(Beginning of Supplied material)

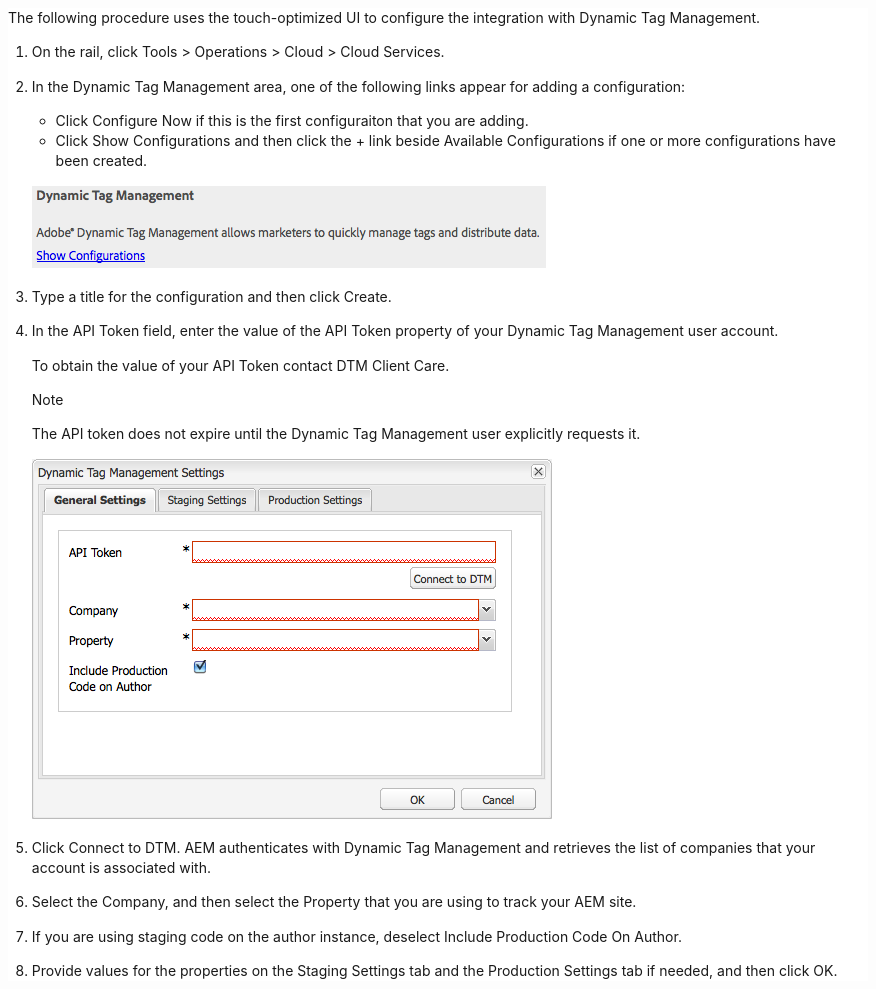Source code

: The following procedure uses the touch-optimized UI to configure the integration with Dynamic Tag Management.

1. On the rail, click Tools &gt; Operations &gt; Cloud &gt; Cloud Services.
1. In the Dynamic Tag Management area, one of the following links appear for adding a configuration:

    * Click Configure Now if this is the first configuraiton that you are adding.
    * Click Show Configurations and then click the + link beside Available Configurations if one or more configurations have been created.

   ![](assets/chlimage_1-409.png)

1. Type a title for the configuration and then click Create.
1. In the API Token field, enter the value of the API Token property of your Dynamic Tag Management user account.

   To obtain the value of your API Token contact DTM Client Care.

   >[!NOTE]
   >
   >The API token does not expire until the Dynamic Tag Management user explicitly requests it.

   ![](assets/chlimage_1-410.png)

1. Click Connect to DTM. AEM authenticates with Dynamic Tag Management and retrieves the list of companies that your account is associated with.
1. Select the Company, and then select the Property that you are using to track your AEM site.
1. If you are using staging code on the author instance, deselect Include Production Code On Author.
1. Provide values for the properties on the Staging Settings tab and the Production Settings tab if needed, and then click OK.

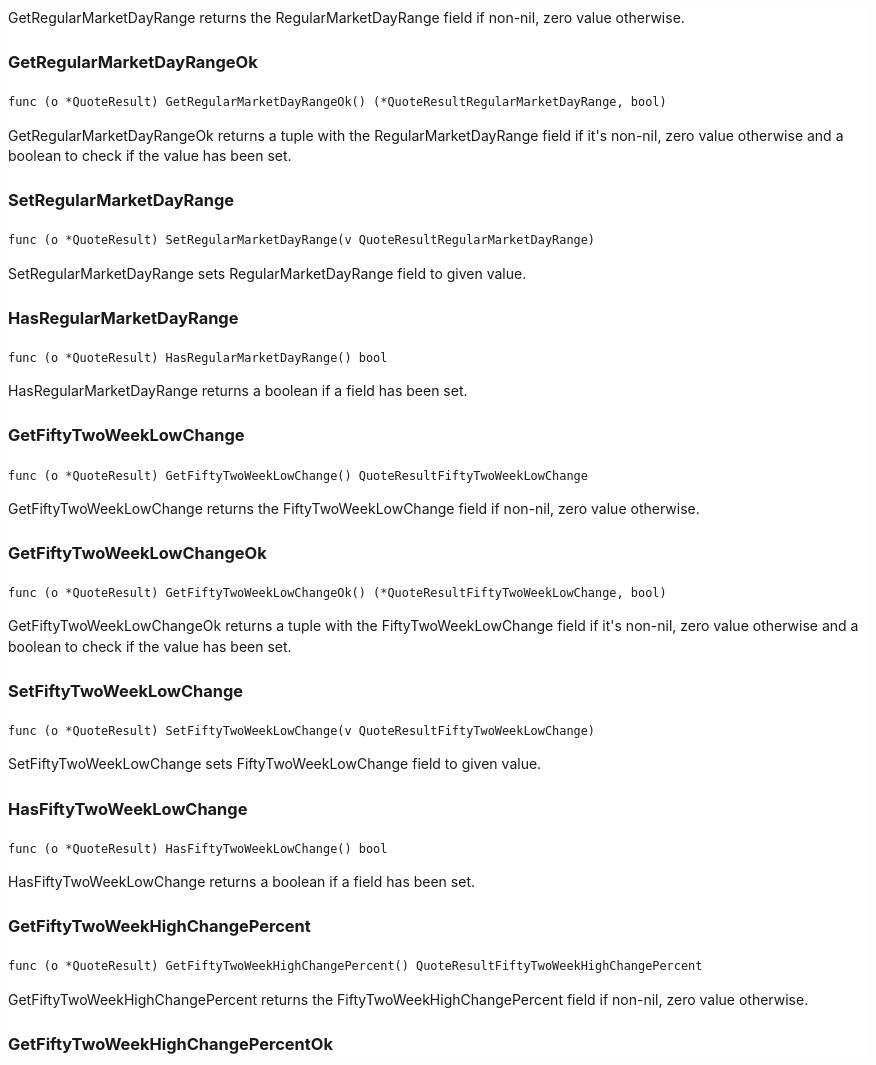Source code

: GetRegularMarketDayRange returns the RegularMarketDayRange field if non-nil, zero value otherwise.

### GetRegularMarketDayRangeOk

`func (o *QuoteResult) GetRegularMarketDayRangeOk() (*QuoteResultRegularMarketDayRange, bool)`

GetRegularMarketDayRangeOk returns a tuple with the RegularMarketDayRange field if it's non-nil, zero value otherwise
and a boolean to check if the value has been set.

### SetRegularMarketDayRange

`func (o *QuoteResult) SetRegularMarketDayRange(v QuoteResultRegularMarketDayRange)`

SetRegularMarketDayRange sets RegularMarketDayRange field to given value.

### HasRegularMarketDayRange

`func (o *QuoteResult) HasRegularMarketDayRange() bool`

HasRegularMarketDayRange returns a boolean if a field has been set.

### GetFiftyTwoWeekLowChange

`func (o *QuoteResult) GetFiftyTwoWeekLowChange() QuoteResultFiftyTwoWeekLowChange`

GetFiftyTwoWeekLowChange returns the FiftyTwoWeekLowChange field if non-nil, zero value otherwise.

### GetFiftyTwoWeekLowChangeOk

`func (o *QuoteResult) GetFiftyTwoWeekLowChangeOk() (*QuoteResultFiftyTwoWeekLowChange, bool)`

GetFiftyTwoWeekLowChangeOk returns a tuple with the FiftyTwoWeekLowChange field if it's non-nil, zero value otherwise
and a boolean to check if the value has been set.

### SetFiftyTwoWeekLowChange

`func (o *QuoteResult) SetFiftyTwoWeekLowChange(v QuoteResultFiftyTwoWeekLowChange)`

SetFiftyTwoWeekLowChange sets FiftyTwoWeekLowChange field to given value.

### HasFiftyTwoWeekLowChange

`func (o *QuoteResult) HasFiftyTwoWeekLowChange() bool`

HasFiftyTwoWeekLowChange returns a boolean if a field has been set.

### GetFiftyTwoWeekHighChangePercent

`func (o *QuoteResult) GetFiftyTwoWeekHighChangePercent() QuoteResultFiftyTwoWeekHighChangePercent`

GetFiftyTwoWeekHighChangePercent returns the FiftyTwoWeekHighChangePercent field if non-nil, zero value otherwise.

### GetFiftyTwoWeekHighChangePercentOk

(End of Supplied material)
(Beginning of Supplied material)

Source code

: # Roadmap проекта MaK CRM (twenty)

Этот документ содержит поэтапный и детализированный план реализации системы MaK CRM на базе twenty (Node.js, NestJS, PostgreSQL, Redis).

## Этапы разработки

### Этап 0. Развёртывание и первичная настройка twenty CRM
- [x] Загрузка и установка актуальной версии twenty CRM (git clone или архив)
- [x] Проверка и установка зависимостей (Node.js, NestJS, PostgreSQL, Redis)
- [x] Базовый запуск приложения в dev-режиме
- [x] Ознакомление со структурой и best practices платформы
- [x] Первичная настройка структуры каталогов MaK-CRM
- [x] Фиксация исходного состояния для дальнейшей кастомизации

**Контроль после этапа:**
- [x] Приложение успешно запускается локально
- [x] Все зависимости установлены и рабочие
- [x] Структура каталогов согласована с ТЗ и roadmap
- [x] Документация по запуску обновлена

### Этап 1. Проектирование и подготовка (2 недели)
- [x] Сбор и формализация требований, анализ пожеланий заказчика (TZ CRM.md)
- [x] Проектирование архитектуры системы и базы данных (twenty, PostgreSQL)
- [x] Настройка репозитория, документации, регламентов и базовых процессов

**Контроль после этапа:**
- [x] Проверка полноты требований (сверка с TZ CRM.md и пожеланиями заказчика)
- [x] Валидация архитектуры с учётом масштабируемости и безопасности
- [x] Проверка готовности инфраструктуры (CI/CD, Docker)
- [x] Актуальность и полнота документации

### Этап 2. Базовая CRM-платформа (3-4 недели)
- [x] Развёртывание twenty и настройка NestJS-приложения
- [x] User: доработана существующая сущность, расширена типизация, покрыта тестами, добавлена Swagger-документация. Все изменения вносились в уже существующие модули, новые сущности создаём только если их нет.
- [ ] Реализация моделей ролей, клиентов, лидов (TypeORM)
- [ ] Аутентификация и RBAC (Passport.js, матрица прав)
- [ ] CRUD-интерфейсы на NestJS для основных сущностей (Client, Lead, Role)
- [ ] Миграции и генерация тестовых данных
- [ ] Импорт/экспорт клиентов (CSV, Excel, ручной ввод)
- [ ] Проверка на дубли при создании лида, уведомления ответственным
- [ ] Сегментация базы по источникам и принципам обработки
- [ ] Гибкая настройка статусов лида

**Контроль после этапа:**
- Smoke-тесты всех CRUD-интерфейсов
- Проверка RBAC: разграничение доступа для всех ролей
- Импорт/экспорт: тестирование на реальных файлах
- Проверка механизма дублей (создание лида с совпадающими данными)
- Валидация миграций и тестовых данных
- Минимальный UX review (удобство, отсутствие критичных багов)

(End of Supplied material)

#### What the task requires
All lines of the listing that contain the word "клиентов" should be copied out.

#### Exercise solution
- [ ] Реализация моделей ролей, клиентов, лидов (TypeORM)
- [ ] Импорт/экспорт клиентов (CSV, Excel, ручной ввод)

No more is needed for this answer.